The cor.test() function not only accepts formulas, but also base R syntax. In base R syntax, we specify the two variables to be correlated using the x= and y= arguments.

To specify the x= and y= arguments, we will need to use the $ operator as we did in Section 3.7.1.

Complete the following code in your script and run it to check you get the same output as when you ran a correlation test using the formula method.

Use the code from Section 3.7.1 as a guide, if you need.

cor.test(x = social_media_attitude$..., 
         y = social_media_attitude$..., use = "complete.obs")

Which method should I use? It will largely come down to your preference. You might prefer to think about the correlation in terms of your x variable and your y variable, or the formula may make more sense to you. The great thing about coding is that you can use the solution that suits you best.

5.8 Writing up results and conclusions

Now lets have a go at writing up the results of the correlation that we have conducted:

Results: A pearson correlation was performed to evaluate the relationship between political attitude and time spent on social media. It was found that there was a strong positive correlation between political attitude and time spent on social media ($r$(56) = .51, $p$ < .01).

5.8.1 Activity - Correlation for the other pair of variables

Now, run the correlation analysis for the other pair of variables that shared a linear relationship. I know we haven’t told you which one it is, so make a guess and ask your tutor if you are not sure.

Copy and paste the code you wrote earlier for the correlation analysis into your script, from first using the cor() function, up to performing the statistical test of $\mathrm{H_o}$. Amend the code so that it runs a correlation analysis on the other pair of variables that shared a linear relationship. Run your code and interpret the results.

5.9 You are Free!

Well done folks, you have survived another computing tutorial! Next lesson we will be conducting linear regression on this data, so well done you for saving your data set.

Figure 5.2: This is you now

5.10 ⭐ Bonus exercises

5.10.1 Bonus Activity - A closer look at subscales

We created a composite score for political attitude by combining 3 subscales. But what do we know about each of the subscales?

Can you take the social_media_attitude data frame and plot the data for each of the 3 subscales: polit_informed, polit_campaign and polit_activism?

There is always inspiration available at the R Graph Gallery.

5.10.2 Bonus Activity - Urban vs Rural Correlations

Would you expect the correlation between political attitude and time spent on social media to be the same for urban and rural participants? We can answer that!

Can you take the social_media_attitude use the group_by() and summarise() functions to build a set of pipes where you take the social_media_attitude data frame, and the result is separate correlation coefficient values ($r$) between the time_on_social and polit_attitude variables for Urban and Rural participants?

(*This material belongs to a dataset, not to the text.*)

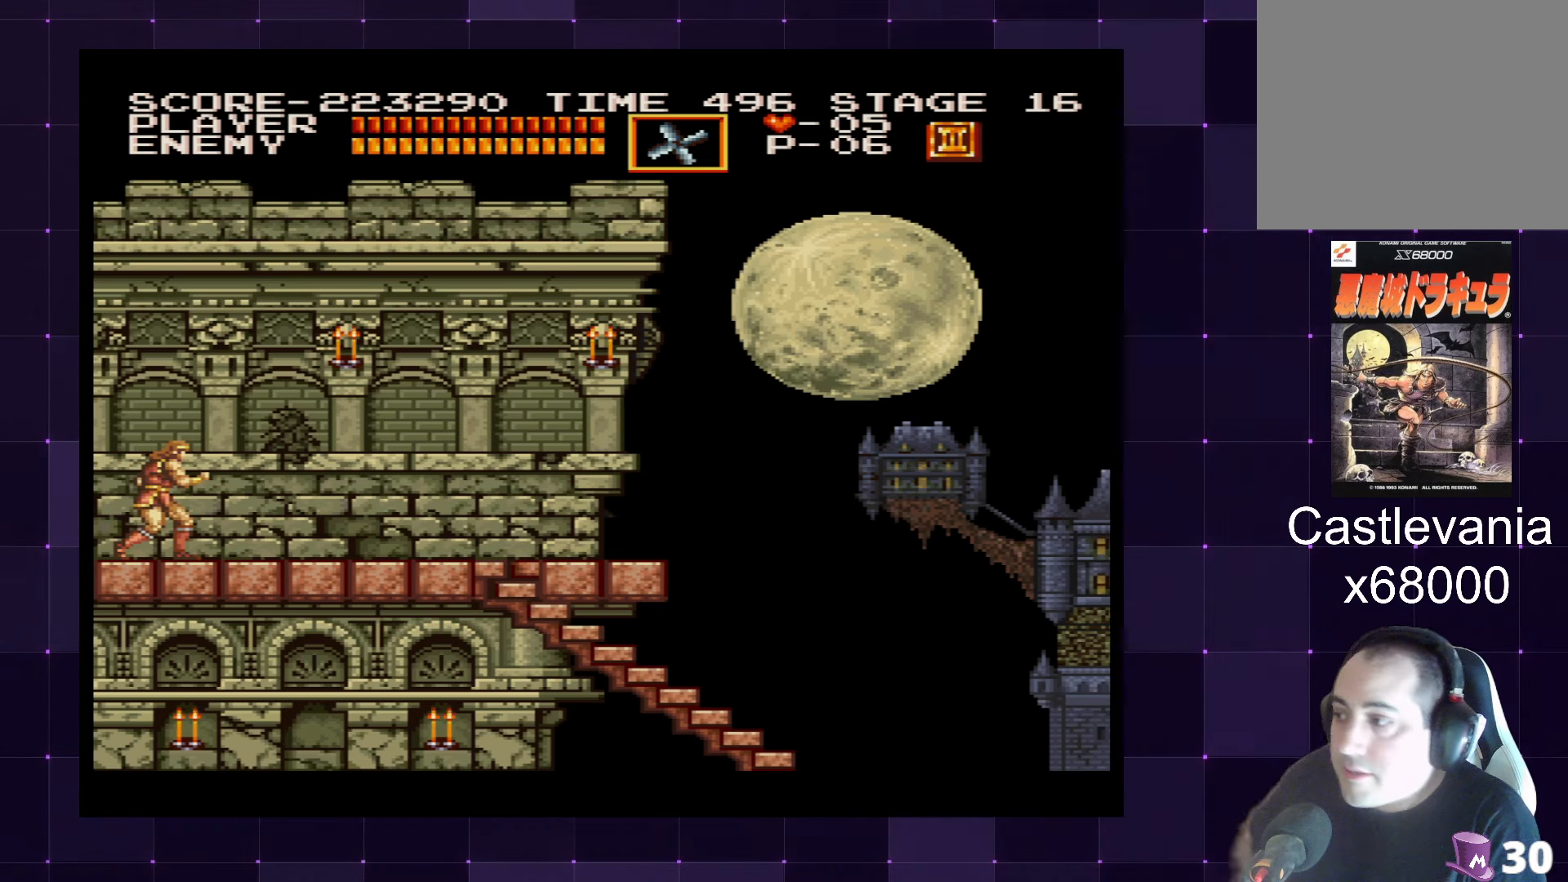
{"buttons": ["CROSS", "DPAD_UP"], "left_stick": "center", "right_stick": "center", "events": [[300, "DPAD_RIGHT", "down"], [367, "DPAD_UP", "down"], [484, "DPAD_RIGHT", "up"], [500, "CROSS", "down"]]}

Check how you previously used the summarise() and group_by() functions for clues!

5.10.3 Bonus Activity - Correlation Matrix

Sometimes it`s helpful to see all the correlation coefficients for all the variables that you are interested in at once.

Can you use the select() and cor() function to create a pipe that takes the social_media_attitude data frame, and that produces a correlation matrix that shows the correlations between all the variables you are interested in?

Important info make sure to only pick continuous variables, if not you will likely wind up down a garden path of nefarious errors.

This might be a tricky one. You could ask your favourite LLM for help, and then test and comment on the answer.

Do the correlation values match what you would expect? What else do you notice about the correlation matrix?